■ TASK BRIEF: Continue the mailing-list post about reinstalling Rocks compute nodes, starting after its last line.

■ TEXT PROVIDED:
--
[prev in list] [next in list] [prev in thread] [next in thread] 

List:       npaci-rocks-discussion
Subject:    [Rocks-Discuss] Re: Reinstall Confusion
From:       Aaron Carr <aaronhcarr () gmail ! com>
Date:       2015-06-26 2:44:08
Message-ID: CANyxMSrfMNY5ukzEnNj_HqYtRFmPFXNzyy8g3pHFnrsSPHWRGQ () mail ! gmail ! com
[Download RAW message or body]

If you don't set the nas nodes to reinstall, they won't.

If you're in doubt, do "rocks list host boot" and it will tell you exactly
what each node is set to do the next time it boots up, assuming that each
of the nodes is set to PXE boot first.

Here's a loop example.

First, I don't have a rocks machine handy at the moment, so you might have
to play with the rocks bit a little.

What you want is *just* the hostname of the compute nodes.

So something like this:
rocks list host|grep compute|awk -F ' ' '{print $1}'

Once that command is showing you just a list of the names you want (change
the grep if your names are different, awk is looking for the first space),
then use that to set the nodes to install.

for i in `rocks list host|grep compute|awk -F ' ' '{print $1}'`; do rocks
set host boot $i action=install; done

Verify by doing "rocks list host boot".  The nodes you wanted should be set
to install now.

Now run the reboot loop.
for i in `rocks list host|grep compute|awk -F ' ' '{print $1}'`; do ssh $i
reboot; done

If you need to add time in there, use this:

for i in `rocks list host|grep compute|awk -F ' ' '{print $1}'`; do ssh $i
reboot;sleep 10; done





On Thu, Jun 25, 2015 at 5:28 PM, Michael Hsu <Michael.Hsu@faradayfuture.com>
wrote:

> Can you show me an example of using a for loop to reboot the nodes?  I
> also have NAS nodes, how can I make sure the reinstall is only done on the
> compute nodes?
--
(Dataset entries)

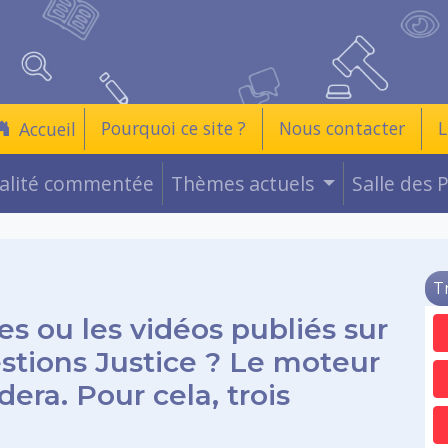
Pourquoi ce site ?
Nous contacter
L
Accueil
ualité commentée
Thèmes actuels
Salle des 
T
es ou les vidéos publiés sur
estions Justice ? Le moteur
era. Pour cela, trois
--
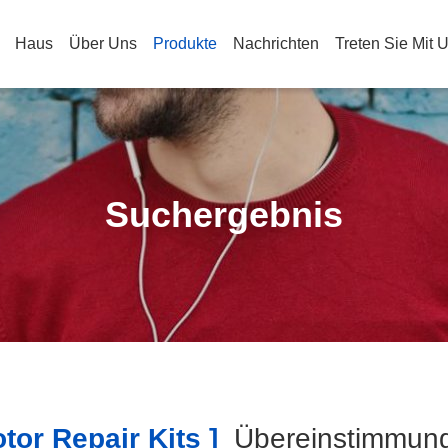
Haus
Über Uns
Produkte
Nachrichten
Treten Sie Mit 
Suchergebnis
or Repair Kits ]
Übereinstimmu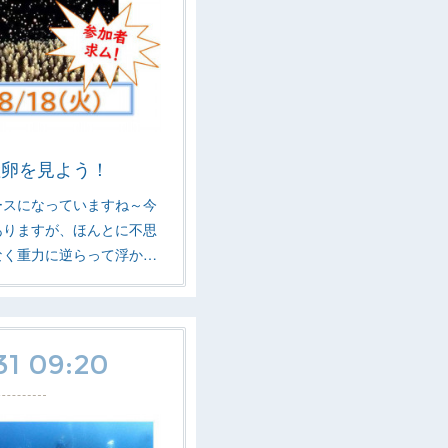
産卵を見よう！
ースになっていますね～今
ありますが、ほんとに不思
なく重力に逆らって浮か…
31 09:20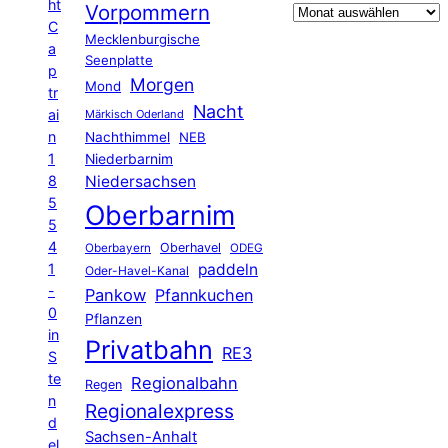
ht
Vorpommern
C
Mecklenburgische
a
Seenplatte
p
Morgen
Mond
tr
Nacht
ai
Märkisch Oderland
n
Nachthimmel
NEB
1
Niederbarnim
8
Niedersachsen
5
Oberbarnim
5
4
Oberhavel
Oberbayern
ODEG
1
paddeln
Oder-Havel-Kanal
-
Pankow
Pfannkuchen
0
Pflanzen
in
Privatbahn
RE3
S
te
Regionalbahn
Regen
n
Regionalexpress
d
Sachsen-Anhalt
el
--
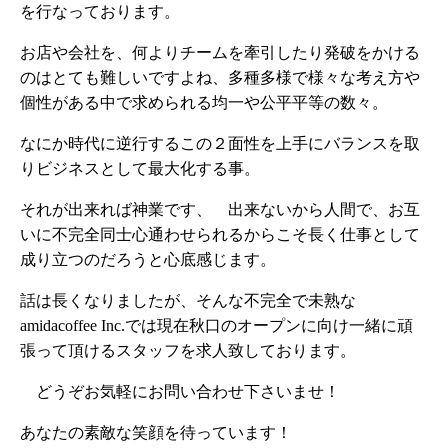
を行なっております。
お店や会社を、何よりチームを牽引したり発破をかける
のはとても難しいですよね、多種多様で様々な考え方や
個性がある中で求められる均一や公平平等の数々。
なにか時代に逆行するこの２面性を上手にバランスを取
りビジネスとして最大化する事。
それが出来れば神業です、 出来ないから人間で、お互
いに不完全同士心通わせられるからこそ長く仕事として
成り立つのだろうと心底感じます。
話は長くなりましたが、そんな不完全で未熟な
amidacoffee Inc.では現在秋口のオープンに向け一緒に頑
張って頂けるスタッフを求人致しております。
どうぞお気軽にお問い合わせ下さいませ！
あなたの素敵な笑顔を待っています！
--
■ WRITTEN RESPONSE:
> 
> 
> -----Original Message-----
> From: npaci-rocks-discussion-bounces+michael.hsu=
> faradayfuture.com@sdsc.edu [mailto:
> npaci-rocks-discussion-bounces+michael.hsu=faradayfuture.com@sdsc.edu] On
> Behalf Of Aaron Carr
> Sent: Thursday, June 25, 2015 5:18 PM
> To: Discussion of Rocks Clusters
> Subject: [Rocks-Discuss] Re: Reinstall Confusion
> 
> Compute nodes should be set to PXE boot first.
> 
> When a node PXE boots, Rocks tells it what to do.
> 
> If you've set a node for reinstall:
> rocks set host boot compute-1-01 action=install
> 
> Then the node will run the installer, along with any extra customization
> you've added via extend-compute.xml
> 
> If the node is NOT set for reinstall, Rocks will tell it to boot to the
> local disk.
> 
> When you execute "rocks create distro", that updates the files that *will*
> be installed on the nodes.  It doesn't do so at that time.
> 
> For example, if I add a piece to my extend-compute.xml to install the
> Mellanox OFED on the compute nodes, then cd to /export/rocks/install and
> run "rocks create distro", any node that I install (or reinstall) after
> that point will have the Mellanox OFED.  Running nodes will be exactly as
> they were.
> 
> So do a for loop that sets each node to install after you've made changes,
> then reboot the nodes.
> 
> ALWAYS test your changes on a single node prior to doing all nodes.
> 
> If your cluster is large enough, rebuild the nodes in sections, by rack,
> or blade chassis for example.  I've also done a 1000+ node cluster by
> executing a for loop to reboot the nodes, with a 10 second sleep in the
> command.  That way it just gracefully rolled through the entire cluster
> until all the nodes had been rebuilt.
> 
> On Thu, Jun 25, 2015 at 4:53 PM, Michael Hsu <
> Michael.Hsu@faradayfuture.com>
> wrote:
> 
> > I'm not sure if I'm over thinking things here but I'm very confused
> > about the entire reinstall process.
> > 
> > When I perform a reinstall should the compute nodes be connecting
> > using PXE boot?
> > 
> > I notice if it doesn't do a PXE reinstall, the nodes will still go to
> > re-install screen and request the kickstart file from the head node
> right?
> > Is that the same thing booting through PXE?
> > 
> > I also know that each node has a local copy of the base roll so when I
> > do a rocks create distro is it updating all the distros on all the nodes?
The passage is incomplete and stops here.